A: I discovered that ROTC was a program my junior year of high school. After, I decided to serve. I didn’t know what the mechanisms were for getting there. Honestly, I didn’t even know what an officer was. But I [saw] the way that the United States treats our veterans. It’s inhumane: We’ve got mental health crises, homelessness crises with our veterans, and seeing the lack of effectiveness from policies that were set out as solutions got me thinking that I wanted to make a difference in that.

But I also knew that if I ever wanted to make policies that would help to address those crises, no one would listen to me if I had never served. So, that was my initial motivation for serving. I also knew that serving my country was something that would allow me to make a big impact at a young age.

And then I also started to learn about some of the inequities within the military, both when it comes to treatment of women and minorities, and institutionally. We’ve got a certain percentage of our members living on SNAP programs while they’re serving the military. They’re focused on trying to figure out ways to keep food on their family’s table while also putting their lives on the line for our freedom and safety. These are things that I think are untenable, but I wouldn’t be able to fix unless I was in there to kind of work within the system to make those changes.

Q: What inspires you to take on such large institutions?

A: It stems from hating to see the wrong thing being done, or people being treated poorly. Whether it be because of my political privilege of attending MIT or being a white woman, if there’s a situation where I sense that I have some sort of privilege, it feels like my responsibility to do something because I have the option of being okay when some of my peers don’t.

Q: Why pursue a second major in mechanical engineering?

A: Effective policymakers can’t afford to be ignorant about the science and technology advances that drive our society. Engineering design is an unusual but helpful background to have when making intentional, effective policy decisions.

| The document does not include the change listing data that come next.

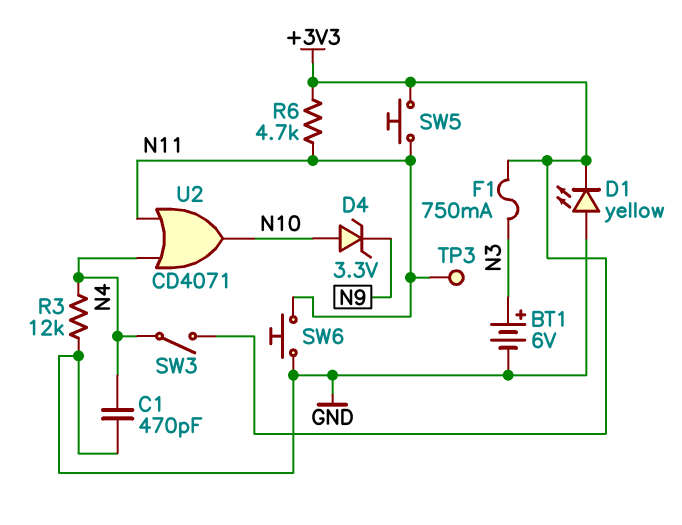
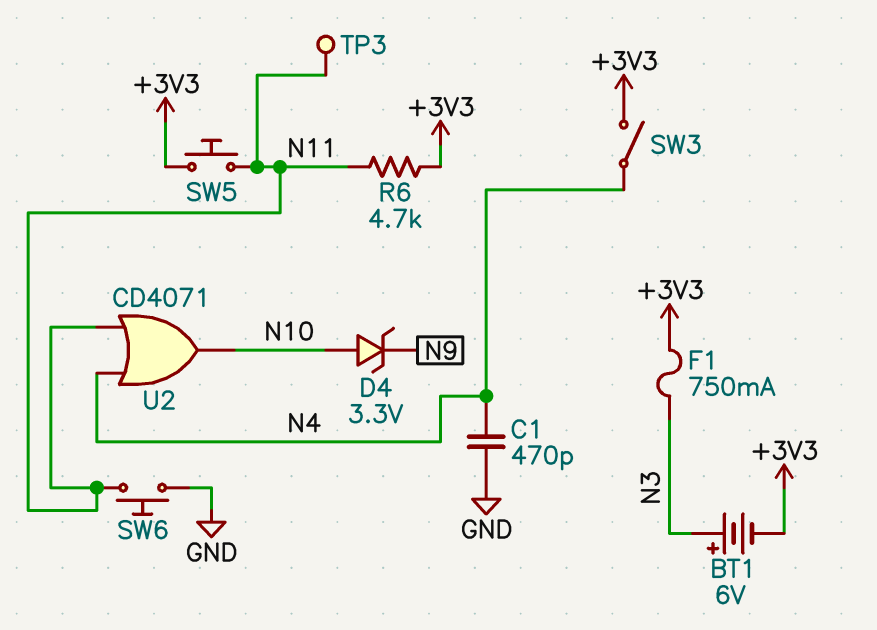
BT1: 6V (plus N3, minus GND) -> 6V (plus N3, minus +3V3)
D1: LED yellow (A GND, K +3V3) -> none
R3: 12k (GND, N4) -> none

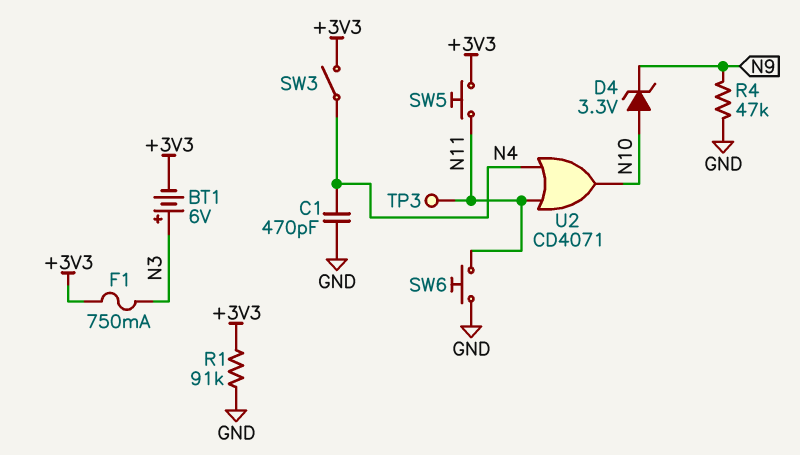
R1: none -> 91k (+3V3, GND)
R4: none -> 47k (GND, N9)
R6: 4.7k (+3V3, N11) -> none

Q: Have you encountered any situations recently in which you felt motivated to take action?

A: The big one that jumps to mind is what happened to my peers in ROTC our sophomore year. The Air Force decided to cut people in the program who were in my class, and they cut practically 50 percent. From my peers’ perspectives, they were losing opportunities to be an officer in the Air Force and some of them were losing their opportunity to go to college at all. I felt incredibly helpless.

Our regional commander happened to be in the area and was going to have lunch with some of the cadets. And I was like, “Perfect, I’m going to show him why the way that they were choosing which cadets got to stay was untenable, unfair, and hurting the needs of the Air Force.” Did that change his mind? I don’t know. But fortunately, the Air Force did change course: While not all my peers were allowed to rejoin, a large majority were. It’s the first experience that I had with how frigid the bureaucracy can be toward the people it’s supposed to be protecting. But it also made me realize that working within the system, I can make change as well.

Q: What would your 5-year-old self say to you today?

A: What’s field hockey? What’s an engineer? She would probably wonder why I wear so much pink and wear so many dresses. Five-year-old Liberty wanted to be as strong and tough and smart as the boys. I rejected everything stereotypically feminine. What society told me was that weak was feminine. I would tell her: You can be just as strong as the guys you meet and just as smart, and you can wear a pink pantsuit. I promise you; it will be okay.